Our work emphasizes the successional progression of the river’s biogeochemical template from one initially driven by exogenous influences to later stages driven by endogenous biotic processes, as seen temporally in other systems (Fisher et al. 1982; Valett et al. 2008). Along with studies addressing the time course of biogeochemical behavior in the UCFR for materials like organic carbon (Young 2022) and inorganic N (Valett et al. 2022), our findings suggest early influence of external sources, with materials supplied through tributary or groundwater inputs, followed by a transition to endogenous N retention and autochthonous N-fixation. Thus, progression includes enrichment through hydrologic connection followed by enhanced productivity and autochthony during recession, a model congruent with that proposed by Yarnell et al. (2010) to govern succession during snowmelt recession.

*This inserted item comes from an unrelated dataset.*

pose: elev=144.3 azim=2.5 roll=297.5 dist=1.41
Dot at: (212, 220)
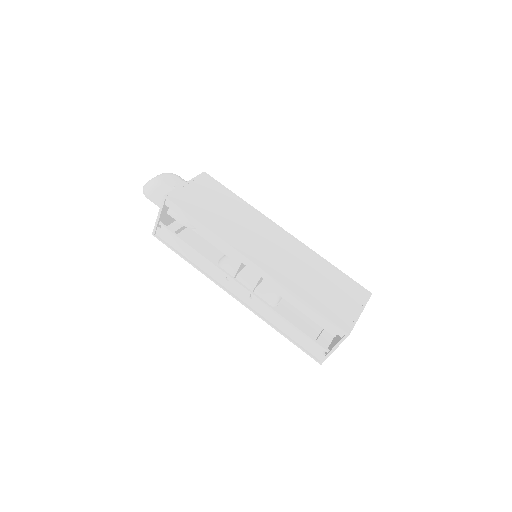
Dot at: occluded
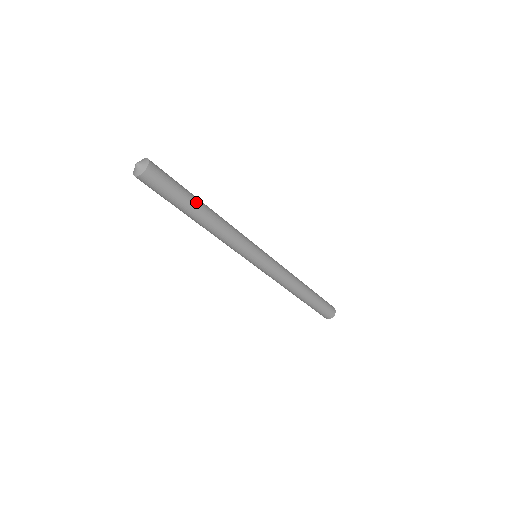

There has been a long history of work arguing for the importance of autotrophy in lotic systems (Minshall 1978; Busch and Fisher 1981; Thorp and Delong 1994; Uehlinger and Naegeli 1998a, b) and it has progressed toward a more general understanding of the role of autochthony in stream food webs (Finlay 2001; Thorp and Delong 2002), including consideration of limiting nutrients and the importance of autochthonous N-fixation (Marcarelli et al. 2008; Welter et al. 2015). In the UCFR, the proliferation of autochthonous N production during late phases of the growing season was related to warming temperatures during periods of low DIN concentrations. Welter et al. (2015) emphasized the temperature dependence of N-fixation as indicated by the apparent activation energies reported across a broad range of stream temperatures. Moreover, their work indicated enhanced temperature dependence of ecosystem metabolism (gross primary production and respiration) resulting from the stimulatory role of N-fixation. Thus, late successional autochthonous N production may sustain the considerable rates of autotrophic production characteristic of the UCFR (Prater 2021; Trentman et al. 2023). These results suggest that successional development of autochthony in rivers like the UCFR involves multiple elements, promotes interaction between the carbon and N cycles, and emphasizes the important role for resource supply when considering ecosystem responses to warming (Yvon-Durocher et al. 2012; Welter et al. 2015).